The Falls of the Clyde at Lanark

The town of Lanark is strategically located, overlooking the Clyde Valley. It was possibly the Romans who first recognised the site's significance; they built a fort on what is now Castle Hill, just south west of today's town centre. A bowling green at the foot of Castlegate marks the spot where kings such as William the Lion (1142-1214) lived while hunting in the area. It was this castle and St Kentigern's Church (the ruins of this 12th century church are one of Lanark's places of historical interest) which were to be the focal points for the growth of what would become an important market town.

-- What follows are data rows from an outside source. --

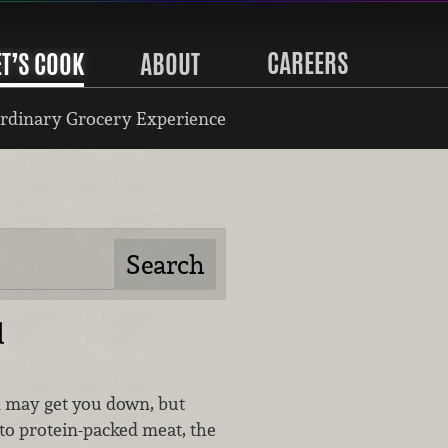
CAREERS
ET’S COOK
ABOUT
rdinary Grocery Experience
d
d may get you down, but
to protein-packed meat, the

In the 12th century that Lanark became a Royal Burgh.

King Alexander III (1241 - 1286) sponsored the development of Lanark: holding parliaments there in 1283, 1284 and 1285. His death, shortly followed by that of his baby granddaughter's (the sole heir to the throne) plunged Scotland into crisis. Using the situation to his advantage, Edward I of England began meddling in Scottish politics: interference that would culminate in an all out invasion in 1297. Although Scottish resistance to occupation was hostile, rebellion lacked focus. This was to change when a young rebel named William Wallace arrived in Lanark in mid July. Although there are different accounts of what happened, what is certain is that Wallace slew the English appointed Sheriff of Lanark before massacring the occupying garrison. The events in Lanark gave the cause of independence a much needed hero and marked the beginning of the push which would eventually force the English to abandon Scotland.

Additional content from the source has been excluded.